This is a very valid concern. Here are some of our initial considerations:

1. Security of these agentic system is a hard and important problem to solve. We're indexing heavily on it, but it's definitely still early days and there is still a lot to figure out.

2. We have a critic LLM that assesses among other things whether the website content is leading a non-aligned initiative. This is still subject to the LLM intelligence, but it's a first step.

3. Our agents run in isolated browser sessions and, as per all software engineering, each session should be granted minimum access. Nothing more than strictly needed.

4. These attacks are starting to resemble social engineering attacks. There may be opportunities to shift some of the preventative approaches to the LLM world.

Thanks for asking this, we should probably share a write-up on this subject!

creatonez|6 months ago

> 2. We have a critic LLM that assesses among other things whether the website content is leading a non-aligned initiative. This is still subject to the LLM intelligence, but it's a first step.

> [...]

> 4. These attacks are starting to resemble social engineering attacks. There may be opportunities to shift some of the preventative approaches to the LLM world.

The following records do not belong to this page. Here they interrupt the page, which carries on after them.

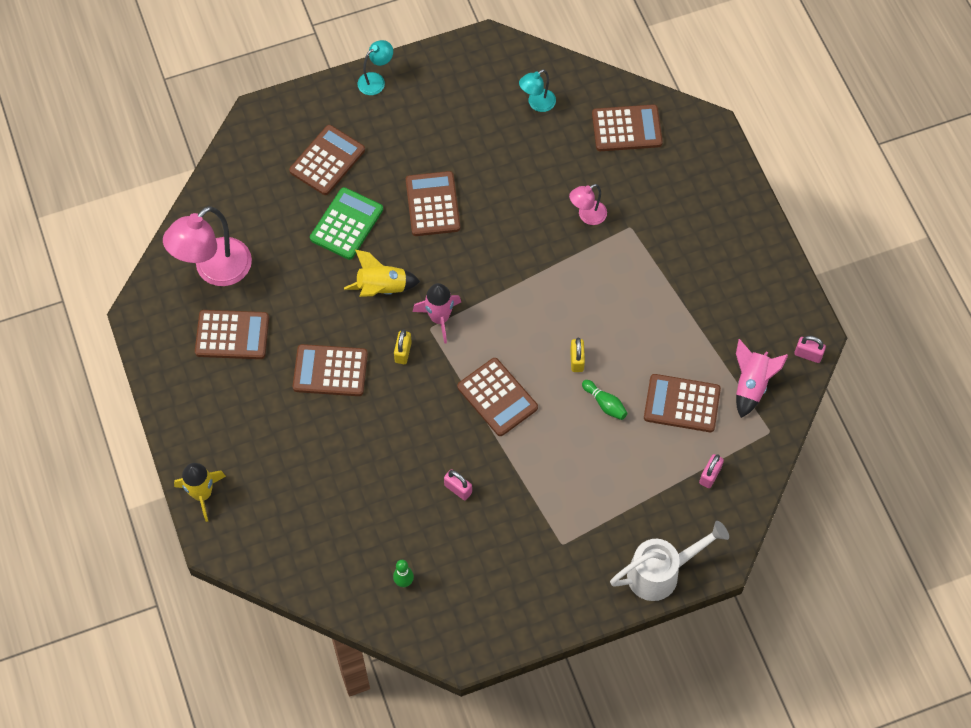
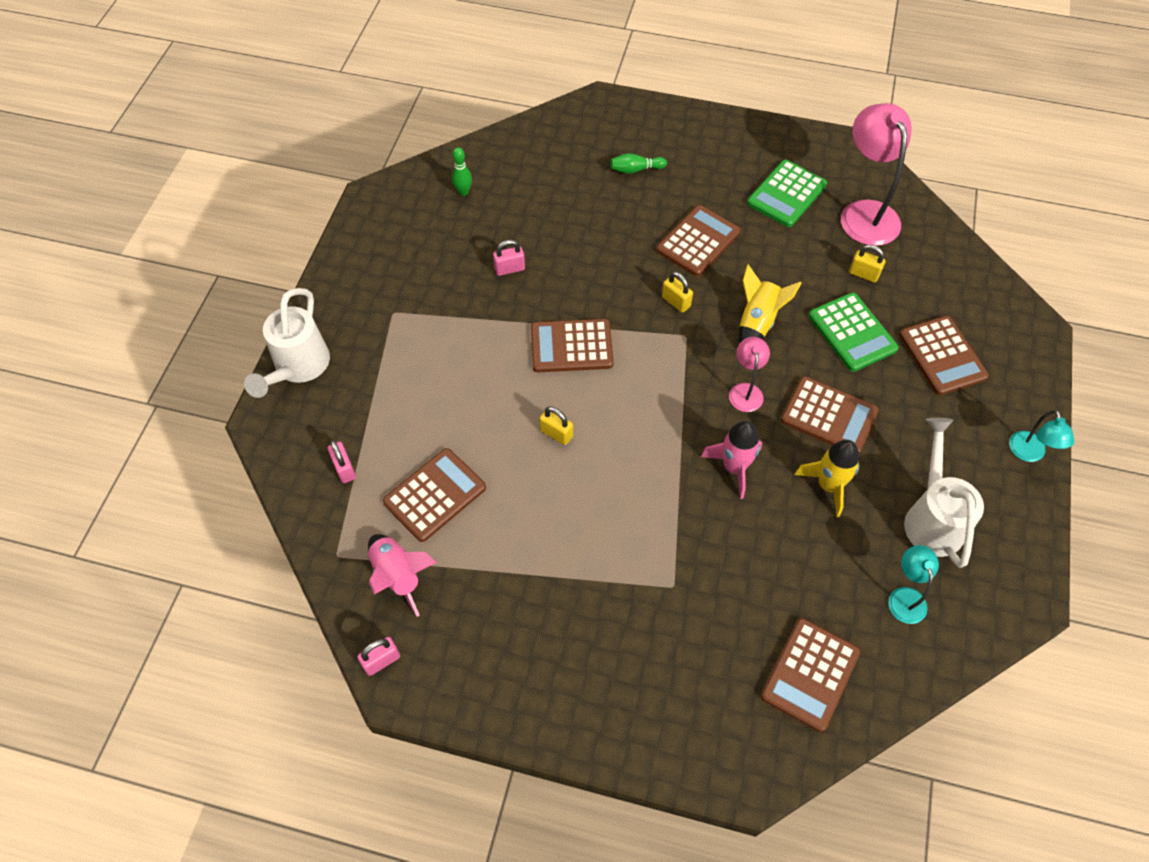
camera: 125 degrees right, 5 degrees down
yellow rocket [174,463,226,522] -> yellow rocket moved to [795,440,860,518]
brown calculator [195,310,269,359] -> green calculator [747,160,827,227]
pink rocket [413,283,461,344] -> pink rocket moved to [701,421,762,499]
pink lamp [569,184,607,225] -> pink lamp moved to [729,337,770,412]
green bowling pin [582,380,627,420] -> green bowling pin moved to [610,153,667,174]
none -> yellow padlock [849,245,885,283]
none -> white watering can [904,418,984,568]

With current tech, if you get to the point where these mitigations are the last line of defense, you've entered the zone of security theater. These browser agents simply cannot be trusted. The best assumption you can make is they will do a mixture of random actions and evil actions. Everything downstream of it must be hardened to withstand both random & evil actions, and I really think marketing material should be honest about this reality.